Fermented herring is a Scandinavian delicacy. It could be indelicately described as rotten fish, but you should not say that in Sweden, where it is prized. Surströmming is kept in cans and served at parties specifically arranged for eating it. Such an event is called a surströmmingsskiva.
Fermented herring is most popular in Sweden, but it is eaten occasionally in Norway. Cans of it may, if left too long, swell as the fish ferment. This caused a problem in a rural home in northern Norway, where a can dating back to 1990 was wedged in the rafters. The can has swelled so much that it’s lifting up the roof.
The owners would like to remove the can, but are afraid that if they mishandle it, the can will explode, sending bits of the notoriously noxious food everywhere. So they called in Ruben Madsen, an expert on the disarming of surströmming. Madsen assured the homeowners that the danger was slight. The Local reports:
Despite initial fears expressed by Haugen and others, surströmming expert Madsen said the aging can of herring poses no danger to the public.
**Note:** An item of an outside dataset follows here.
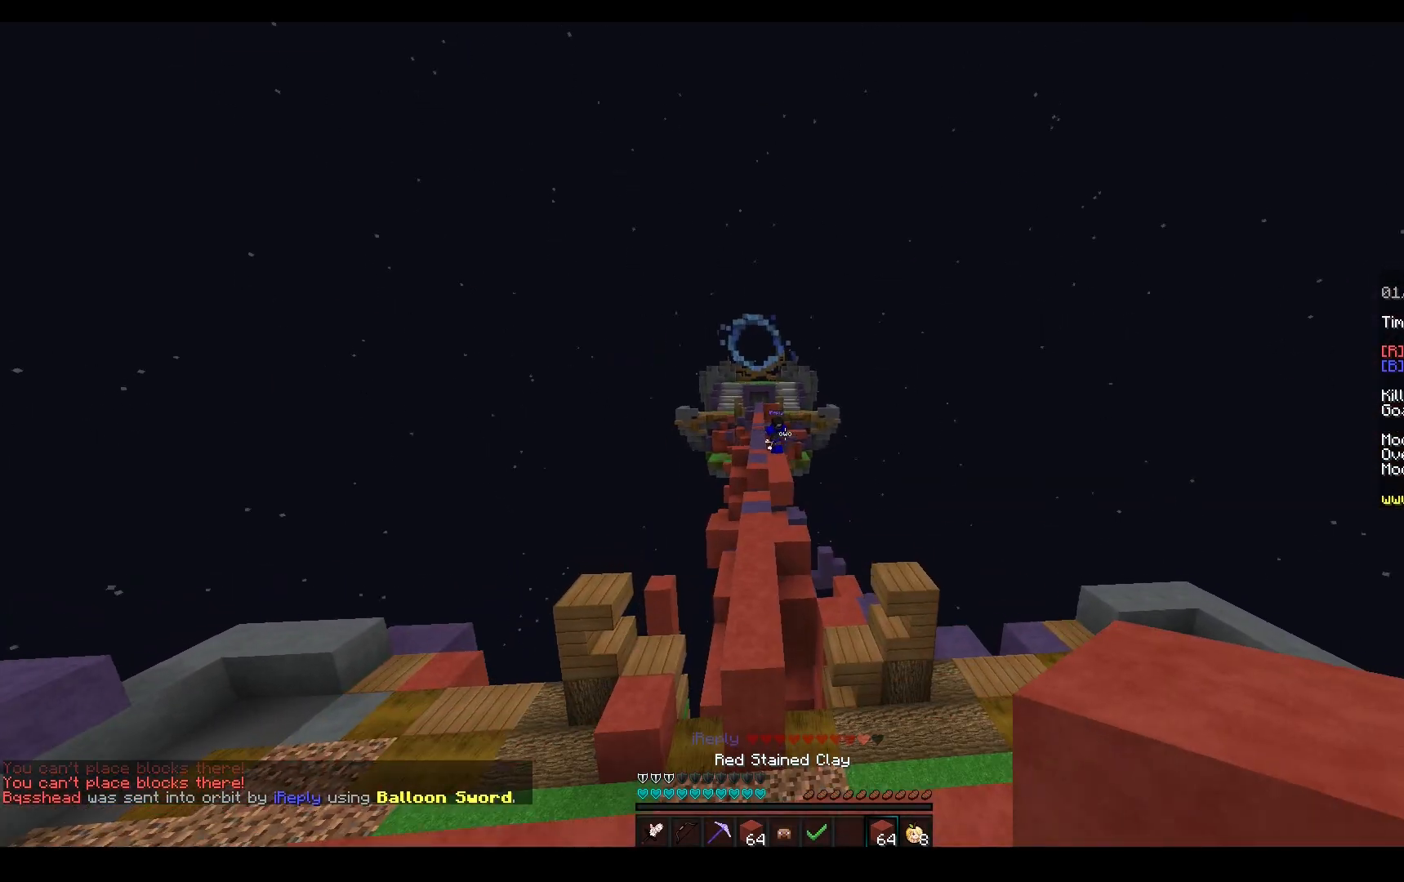
{"keys": ["w"], "mouse": [], "events": [[150, "space", "up"], [200, "d", "down"], [483, "d", "up"]]}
"There really isn't any risk for an explosion. Of course, some fermented herring might come spurting out when we open it. And yes, it will smell," he said. […]
Madsen explained that he gets "two or three calls a year" from people who have found old cans of fermented herring and don't know what to do with them.
However, the discovery of the can in Norway has the fermented herring aficionado's mouth watering at the prospect of tasting surströmming that's been aged to perfection over the past 25 years.
"I have my own collection of vintage surströmming with several cans that are more than 15 years old," he said.
"The taste certainly gets richer with age. The longer you wait to open a can, the more complex the flora of tastes you get."